Di pagi hari, aku dengan lembut menarik rambut ibuku dari bawah bantal dan menyisir helai rambut sejajar. Nenek memegang cermin tangan di atas wajah ibuku untuk menunjukkan kepadanya betapa bagusnya hasil sisiranku.
Saat makan siang, aku melihat ayahku memperhatikan Ibu untuk melihat tanda-tanda perubahan sebelum aku kembali keluar untuk bermain. Kemudian, di sore hari, ketika sinar matahari yang merendah menerobos tirai, menciptakan jeruji di atas tempat tidurnya, Kakek dan aku duduk berhadapan dan bergantian membaca.

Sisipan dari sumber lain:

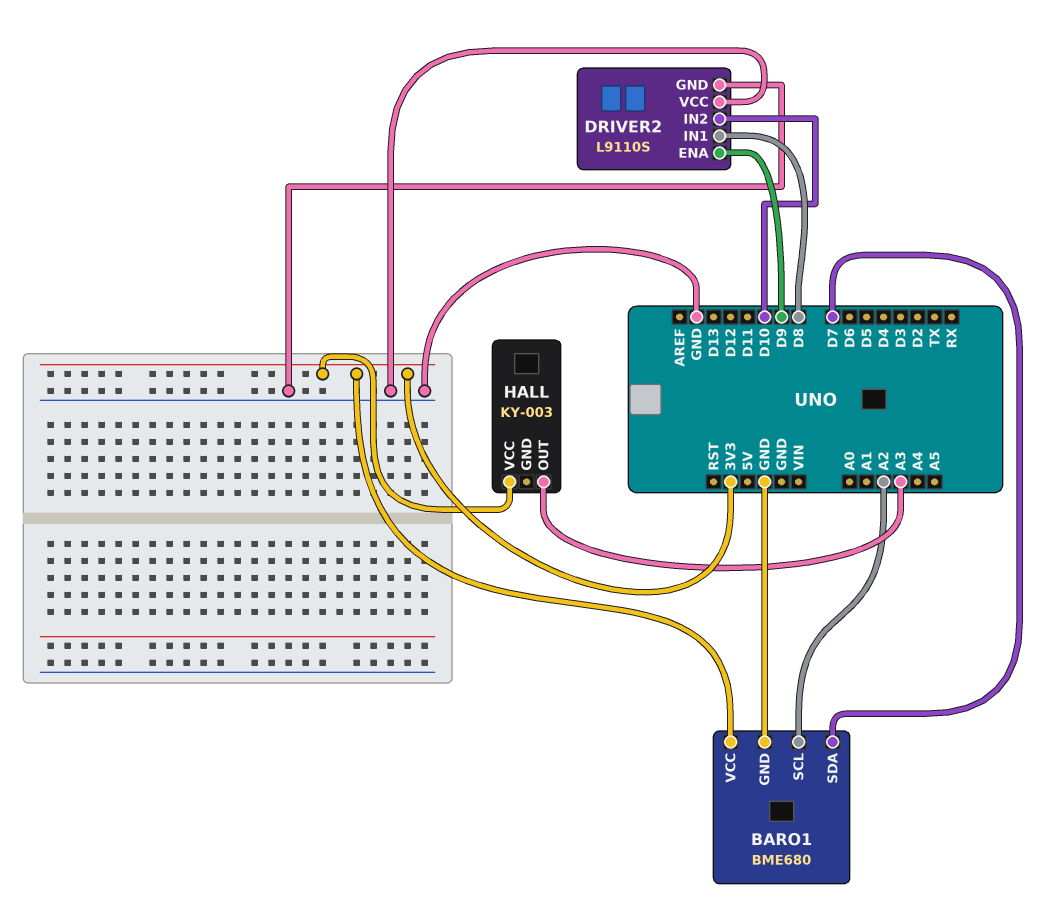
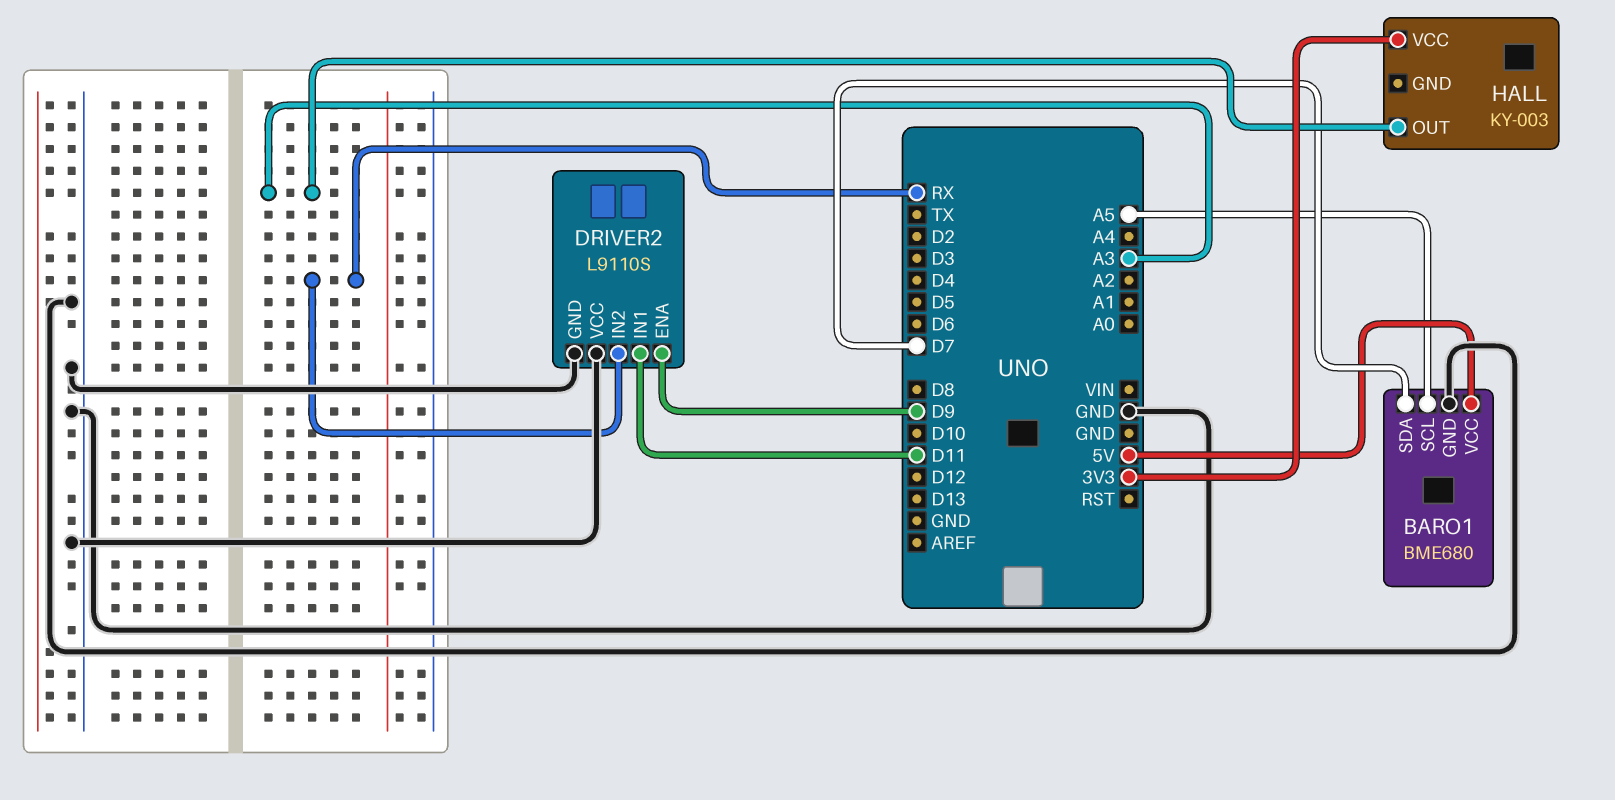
BARO1 pin SCL: A2 -> A5
BARO1 pin VCC: 3V3 -> 5V
DRIVER2 pin IN1: D8 -> D11
DRIVER2 pin IN2: D10 -> RX

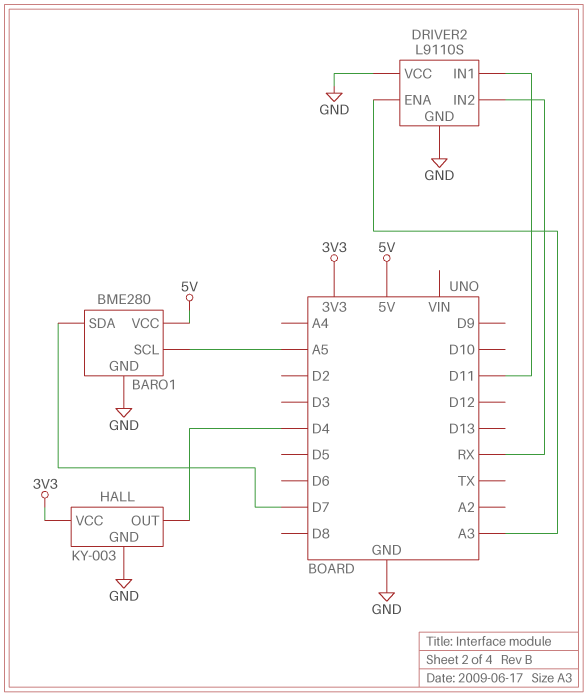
BARO1: BME680 -> BME280
DRIVER2 pin ENA: D9 -> A3
HALL pin GND: none -> GND
HALL pin OUT: A3 -> D4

Terakhir kali aku menyelinap masuk, Nenek sedang mencondongkan tubuh ke ibuku sambil memegang cermin di atas mulutnya yang menganga. Aku menggeliat ke tempat tidur, memposisikan wajahku di bantal di sebelah wajahnya.Â
Di cermin itu, aku dapat melihat kami: garis alis yang sama, mata yang sama, rumah yang sama, sebelum napasku berubah dan terpancar ke permukaan cermin dan uapnya menutupi kami berdua.
Kini saat aku melewati cermin di rumah, di kantor, di toko furnitur, aku suka mengembuskan napas di permukaannya, menyaksikan keberadaanku mengembun di kaca hingga bayanganku hilang dan aku bisa melihat kami berdua.